Something Greater than Ourselves

Genesis

The readings for daily Mass this week and next from the Book of Genesis speak to us of origins and meaning.  “In the beginning, when God created the heavens and the earth . . .,” we hear today (Genesis 1:1). Here and in later blog posts, I would like to explore certain aspects of this book on humanity’s beginnings and God’s plan for us.

From time to time many of us find ourselves thinking about the big questions in life. A child may ask of us, “Where do trees come from?” A friend may ask, “Do you really believe there is life after death?” We may ask ourselves, “Why am I here?”

It is hard to answer these questions without speaking about the existence of God, whom our faith confirms created us and everything good that exists, and who therefore gives meaning to life and the whole universe. When God is part of the answer to these kinds of questions, we discover a certain order in creation.

Believing in God separates us from those who erroneously conclude that all of creation, including ourselves, is somehow a result of chance or our own efforts and not the initiative of the One who when asked by Moses his name, said, “I am” (Exodus 3:14). When we pray the Creed, we begin by stating this belief and recognize that there is a power and a reality far greater than ourselves to whom we are responsible.  God is the name we give to this reality, who is not merely a transcendent, all-powerful, spiritual force, but a personal being.

Pope Francis, in his encyclical on caring for our common home draws our attention to how the creation account in Genesis teaches us something of the reality of human existence in the world. “Human life is grounded in three fundamental and closely intertwined relationships: with God, with our neighbor and with the earth itself” (Laudato Si’, 67).  These relationships remind us that the magnificence of God’s creation is a gift to be shared by all generations and so we all share in the responsibility to care for the gifts of nature as we care for one another.

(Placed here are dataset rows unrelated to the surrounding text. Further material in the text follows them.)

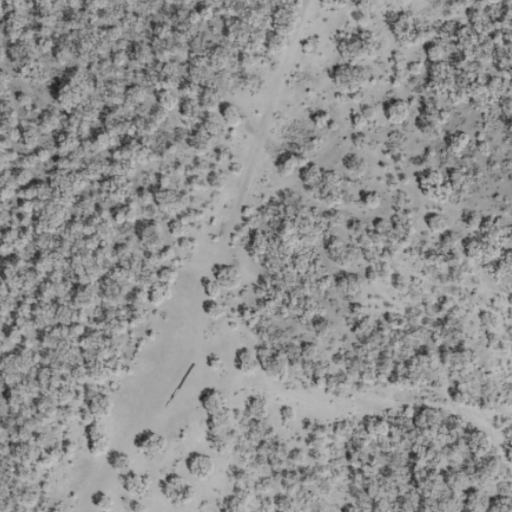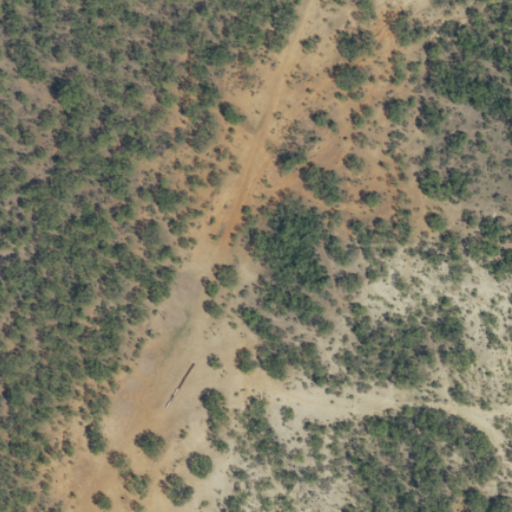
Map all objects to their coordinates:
road: (290, 231)
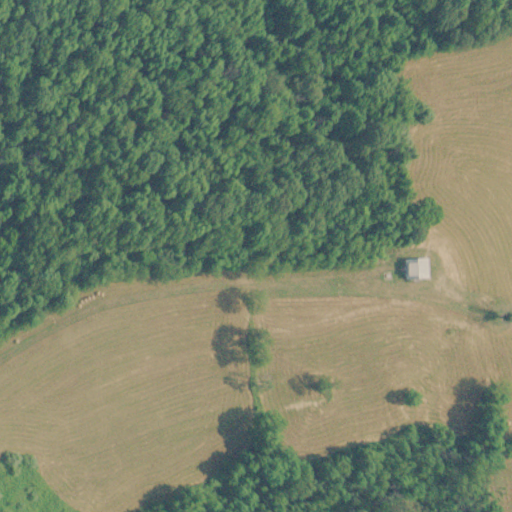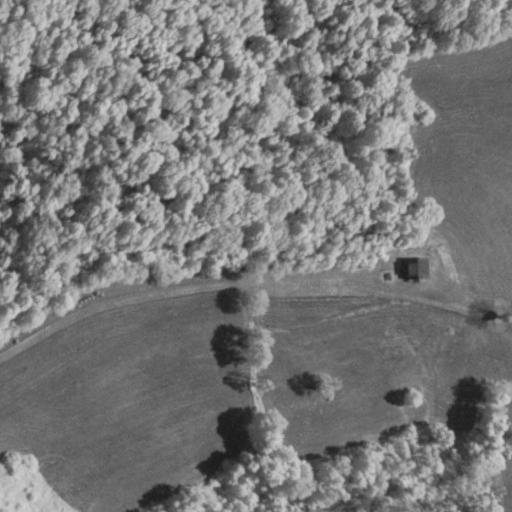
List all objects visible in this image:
building: (418, 269)
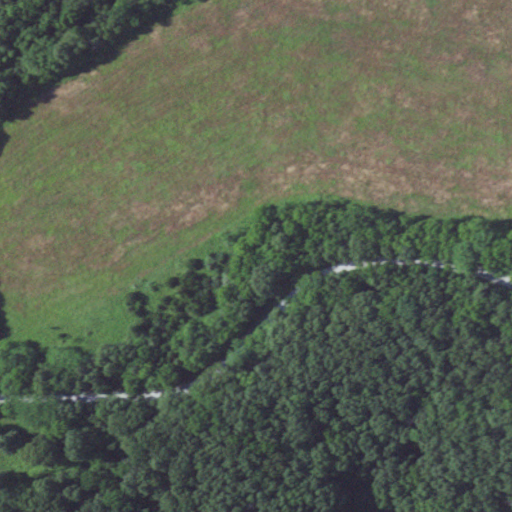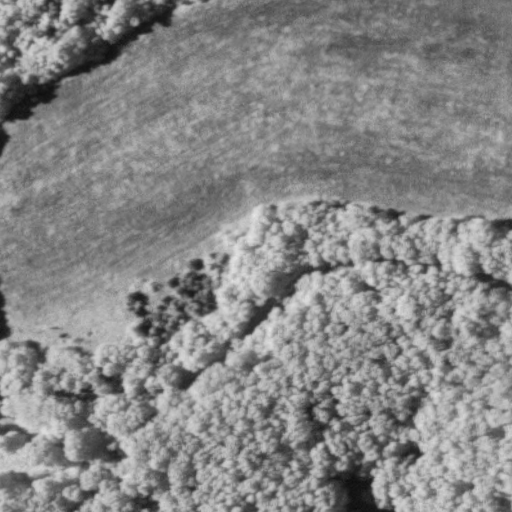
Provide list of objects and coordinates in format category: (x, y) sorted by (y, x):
road: (257, 326)
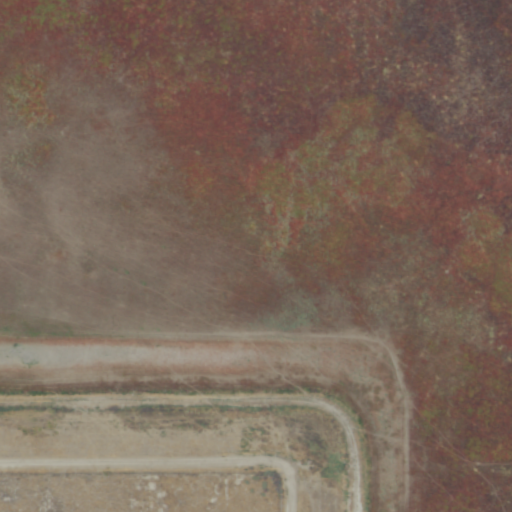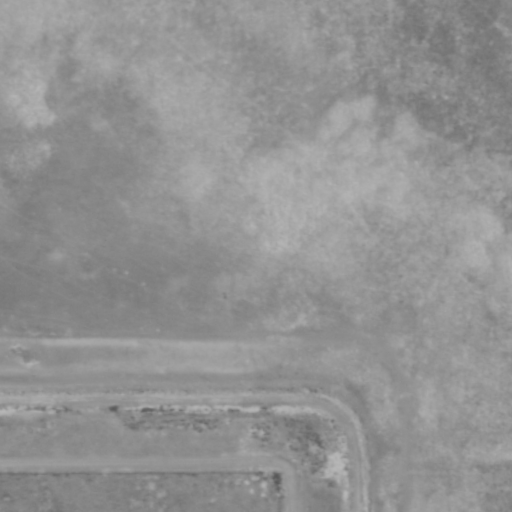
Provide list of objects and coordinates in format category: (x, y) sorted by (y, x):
crop: (263, 239)
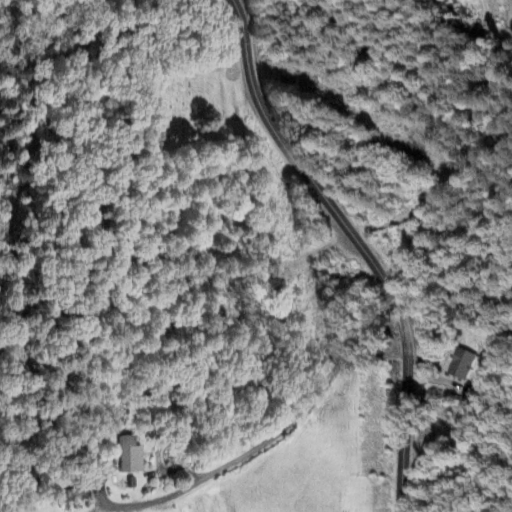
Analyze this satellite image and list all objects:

What the Holy Father is spelling out is the primacy of an “authentic human ecology,” a relationship of the person, of the environment, and of social-economic development, understanding that as humanity advances, together we need to be respectful of the environment. This brings a Catholic worldview to bear on the discussion and helps us to see more clearly the moral lesson woven into the story of creation.

Men and women are called to live in peace with God and in the natural world.  As we proceed as a society, nation and people in the world in efforts to improve the human condition, there should be a clear harmony between efforts to promote integral, including economic, human development and those on behalf of our common home.

This is the first post in a series on the Book of Genesis.